Proudhon a connu l’Église du milieu du XIXe siècle, quand l’ultramontanisme, forme religieuse de l’absolutisme catholique, s’isole volontairement des aspirations des peuples de l’Europe pour sauver les prérogatives de Rome. Dostojevski, à la même époque, dans son Journal d’un écrivain, dénonçait la tentation totalitaire de la papauté : « L’Église romaine, ramenée à l’aspect qui est maintenant le sien, ne peut exister. Elle l’a elle-même proclamé bien haut, manifestant que son royaume est de ce monde, et que son Christ "ne peut se maintenir ici-bas sans empire terrestre". L'idée d'hégémonie temporelle de Rome, l'Église Catholique l'a haussée au-dessus de la Vérité et de Dieu ; c'est dans ce même dessein qu'elle a proclamé aussi l'infaillibilité de son chef »[12]. Et, toujours de Dostoïevski, ces mots d’une lucidité terébrante, cités par Paul Morand dans L’Europe russe : « À l’Occident on a perdu le Christ par la faute du catholicisme, et l’Occident tombe à cause de cela, uniquement à cause de cela »[13].
Si l’on en croit ses carnets, l’athéisme est le thème intérieur de Dostoïevski dans Les Frères Karamazov : la religion du Grand Inquisiteur, le catholicisme romain, est un christianisme athée, producteur de l’athéisme humaniste. Il tente, en imposant l’idée d’un Dieu immanent, d’apporter une réponse « sociale » au problème du mal ; mais la réponse authentique, car non illusoire ou temporelle, Dostoïevski la trouve dans la figure du staretz, de l’être déifié qui aime tous les hommes et prie pour tous les hommes.

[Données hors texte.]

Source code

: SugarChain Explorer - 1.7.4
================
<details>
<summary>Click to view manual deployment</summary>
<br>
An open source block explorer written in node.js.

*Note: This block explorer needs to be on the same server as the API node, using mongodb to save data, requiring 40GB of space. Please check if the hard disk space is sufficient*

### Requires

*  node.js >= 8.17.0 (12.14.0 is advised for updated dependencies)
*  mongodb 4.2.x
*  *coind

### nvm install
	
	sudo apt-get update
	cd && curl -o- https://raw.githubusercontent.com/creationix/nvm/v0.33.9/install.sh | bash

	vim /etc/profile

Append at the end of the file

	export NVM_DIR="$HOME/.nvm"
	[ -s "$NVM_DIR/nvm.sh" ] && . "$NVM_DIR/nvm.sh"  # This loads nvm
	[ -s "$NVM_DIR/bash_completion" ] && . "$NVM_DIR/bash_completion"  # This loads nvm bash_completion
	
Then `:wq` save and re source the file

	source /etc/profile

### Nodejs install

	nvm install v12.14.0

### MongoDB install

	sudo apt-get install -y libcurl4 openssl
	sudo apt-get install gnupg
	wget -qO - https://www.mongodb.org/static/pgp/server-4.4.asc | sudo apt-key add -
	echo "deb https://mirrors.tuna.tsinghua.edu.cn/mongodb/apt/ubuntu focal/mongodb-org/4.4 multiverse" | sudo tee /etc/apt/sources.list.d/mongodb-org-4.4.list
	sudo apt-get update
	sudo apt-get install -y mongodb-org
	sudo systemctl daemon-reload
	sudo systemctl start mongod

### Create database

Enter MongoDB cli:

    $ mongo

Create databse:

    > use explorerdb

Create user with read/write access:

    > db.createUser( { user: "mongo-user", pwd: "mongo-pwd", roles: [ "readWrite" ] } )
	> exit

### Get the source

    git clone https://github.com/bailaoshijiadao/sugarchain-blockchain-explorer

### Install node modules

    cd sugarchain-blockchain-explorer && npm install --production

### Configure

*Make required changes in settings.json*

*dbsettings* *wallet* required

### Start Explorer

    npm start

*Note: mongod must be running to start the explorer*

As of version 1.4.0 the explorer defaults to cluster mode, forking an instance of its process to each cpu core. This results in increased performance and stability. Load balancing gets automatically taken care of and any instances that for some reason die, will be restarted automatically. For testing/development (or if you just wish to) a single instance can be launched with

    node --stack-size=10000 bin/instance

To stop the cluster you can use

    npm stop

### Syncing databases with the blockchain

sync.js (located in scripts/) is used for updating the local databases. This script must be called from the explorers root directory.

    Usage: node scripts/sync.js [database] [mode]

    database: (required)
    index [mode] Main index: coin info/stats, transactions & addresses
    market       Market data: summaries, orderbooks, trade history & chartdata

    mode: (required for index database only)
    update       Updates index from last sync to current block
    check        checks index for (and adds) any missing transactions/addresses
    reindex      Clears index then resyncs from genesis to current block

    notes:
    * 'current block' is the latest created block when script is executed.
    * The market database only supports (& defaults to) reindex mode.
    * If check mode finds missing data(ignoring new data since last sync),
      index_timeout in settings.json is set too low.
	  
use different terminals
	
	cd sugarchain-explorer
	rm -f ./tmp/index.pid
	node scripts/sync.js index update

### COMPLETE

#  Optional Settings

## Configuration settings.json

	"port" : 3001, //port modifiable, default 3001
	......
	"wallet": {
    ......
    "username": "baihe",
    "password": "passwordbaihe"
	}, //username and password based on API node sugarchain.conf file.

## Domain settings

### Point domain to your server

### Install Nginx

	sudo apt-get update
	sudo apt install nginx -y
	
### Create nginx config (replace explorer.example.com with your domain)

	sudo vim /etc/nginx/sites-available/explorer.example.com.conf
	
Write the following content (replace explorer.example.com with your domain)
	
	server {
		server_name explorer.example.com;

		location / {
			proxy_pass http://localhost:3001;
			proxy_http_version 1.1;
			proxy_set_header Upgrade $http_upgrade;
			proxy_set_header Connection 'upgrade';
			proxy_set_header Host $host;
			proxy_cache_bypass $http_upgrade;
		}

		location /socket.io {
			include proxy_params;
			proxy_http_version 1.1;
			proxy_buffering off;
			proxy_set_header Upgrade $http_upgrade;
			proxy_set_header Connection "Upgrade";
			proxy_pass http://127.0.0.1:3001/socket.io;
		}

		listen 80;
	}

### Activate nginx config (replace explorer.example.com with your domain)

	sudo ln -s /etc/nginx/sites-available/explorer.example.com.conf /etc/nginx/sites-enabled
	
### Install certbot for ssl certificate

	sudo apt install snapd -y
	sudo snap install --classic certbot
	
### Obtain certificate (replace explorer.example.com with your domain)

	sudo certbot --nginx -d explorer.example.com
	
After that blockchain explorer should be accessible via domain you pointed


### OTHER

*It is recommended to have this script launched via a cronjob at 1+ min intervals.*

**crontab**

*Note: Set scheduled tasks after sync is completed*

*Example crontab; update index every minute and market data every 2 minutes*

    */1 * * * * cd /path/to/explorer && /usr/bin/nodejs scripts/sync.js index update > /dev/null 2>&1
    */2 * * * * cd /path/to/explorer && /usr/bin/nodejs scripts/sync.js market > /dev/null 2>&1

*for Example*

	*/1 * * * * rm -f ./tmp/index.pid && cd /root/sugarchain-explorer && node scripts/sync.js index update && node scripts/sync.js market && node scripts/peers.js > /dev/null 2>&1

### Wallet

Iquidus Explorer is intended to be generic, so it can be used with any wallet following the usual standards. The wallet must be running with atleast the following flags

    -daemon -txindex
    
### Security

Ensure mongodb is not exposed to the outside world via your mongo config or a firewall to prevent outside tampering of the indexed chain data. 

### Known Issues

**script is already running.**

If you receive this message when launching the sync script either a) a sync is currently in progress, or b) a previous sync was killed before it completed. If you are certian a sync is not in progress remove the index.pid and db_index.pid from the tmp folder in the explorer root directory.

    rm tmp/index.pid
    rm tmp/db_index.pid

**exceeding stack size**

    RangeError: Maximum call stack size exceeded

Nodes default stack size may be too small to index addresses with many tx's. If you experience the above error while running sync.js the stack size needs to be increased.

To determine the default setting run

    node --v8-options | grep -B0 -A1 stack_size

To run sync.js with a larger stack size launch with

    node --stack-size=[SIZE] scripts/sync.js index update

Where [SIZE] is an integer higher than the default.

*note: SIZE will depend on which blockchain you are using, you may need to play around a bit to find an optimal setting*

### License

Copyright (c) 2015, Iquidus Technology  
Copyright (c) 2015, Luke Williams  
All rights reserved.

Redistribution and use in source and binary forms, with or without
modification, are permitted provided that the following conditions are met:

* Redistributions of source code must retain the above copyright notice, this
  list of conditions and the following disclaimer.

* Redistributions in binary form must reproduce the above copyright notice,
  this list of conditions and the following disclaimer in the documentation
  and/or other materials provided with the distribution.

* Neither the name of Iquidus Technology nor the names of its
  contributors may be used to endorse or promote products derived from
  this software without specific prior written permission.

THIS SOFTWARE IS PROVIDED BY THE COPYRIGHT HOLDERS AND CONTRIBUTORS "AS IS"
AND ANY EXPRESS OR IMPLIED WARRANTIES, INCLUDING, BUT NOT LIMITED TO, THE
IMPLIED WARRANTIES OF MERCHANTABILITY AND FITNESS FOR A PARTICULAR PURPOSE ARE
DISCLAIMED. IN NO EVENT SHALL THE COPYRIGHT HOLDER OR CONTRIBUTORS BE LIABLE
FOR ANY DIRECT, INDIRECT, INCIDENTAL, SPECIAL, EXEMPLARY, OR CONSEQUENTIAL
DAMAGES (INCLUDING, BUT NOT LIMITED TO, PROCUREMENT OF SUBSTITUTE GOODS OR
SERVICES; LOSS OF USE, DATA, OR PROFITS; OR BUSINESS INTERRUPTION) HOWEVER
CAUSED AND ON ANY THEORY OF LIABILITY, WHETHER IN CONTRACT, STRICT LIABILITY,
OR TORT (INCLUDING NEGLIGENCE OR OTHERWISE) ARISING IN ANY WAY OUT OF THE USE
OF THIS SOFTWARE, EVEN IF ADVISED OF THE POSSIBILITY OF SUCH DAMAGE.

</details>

Le staretz est l’anarchiste à la couronne d’épines, l’isochrist.
La papauté moderne a façonné un modèle humain antagoniste du staretz, un type d’homme « infaillible » que le Père Justin Popović a analysé dans un article d’une rare clairvoyance : « Par le dogme de l’infaillibilité l’homme européen a proclamé de façon décisive et dogmatique sa suffisance, son autarcie ; il a définitivement proclamé qu’il n’avait pas besoin du Dieu-Homme, qu’il n’y avait pas sur la terre de place pour Lui. Le vicaire du Christ le remplace pleinement, le Dieu-Homme est remplacé par l’homme. Sur tous les trônes européens monte l’homme de l’humanisme européen »[14].
Alain Santacreu
[1] Jacques de Guillebon et Falk van Gaver, L’Anarchisme chrétien, Éditions de L’Œuvre, 2012.
[2] Ce pentagramme YHShWH fut redécouvert par Reuchlin (1455-1522) in De arte cabalistica. L'incarnation du Fils (Shin) permet l'accomplissement du Nom de Gloire.
[3] Alain Santacreu, Au cœur de la talvera, Éditions Arma Artis, 2010.
[4] Cf. Au cœur de la talvera, « Le principe du contradictoire », pp. 25- 28.
[5] C’est donc à l’aune de la théorie quantique qu’il nous faut aujourd’hui juger le pamphlet sarcastique de Karl Marx : Misère de la philosophie.
[6] Jean Bancal, Proudhon, pluralisme et autogestion, t. 1, Aubier, 1967, p. 118.
[7] Dans la pensée de Stéphane Lupasco, dont je m’inspire ici, cet équilibre correspond à ce qu’il appelle l’état « T ». Cf. Au cœur de la talvera, p. 25.
[8] Joseph Proudhon, Mélanges, Éditions Lacroix et Verboeckhoven, 1868, I, p. 140.
[9] Cf. Nicolas Berdiaev, L’esprit de Dostoïevski, Éditions Stock, 1946.
[10] Claude Tresmontant, La mystique chrétienne et l’avenir de l’homme, Éditions du Seuil, 1977, p. 17.
[11] On lira la recension de Thierry Jolif sur le site Unidivers.
[12] Dostoïevski, Le Journal d’un écrivain (janvier 1874), Éditions de la Pléiade, p. 303.
[13] Paul Morand, L’Europe russe annoncée par Dostoïevski, Genève, 1948, Éditions P. Cailler, p. 26.
[14] Justin Popović, L’Homme et le Dieu-Homme, l’Âge d’Homme, 1989, p. 154. Le Père Justin Popović (1894-1979) a été canonisé par l’Église orthodoxe serbe le 29 avril 2010.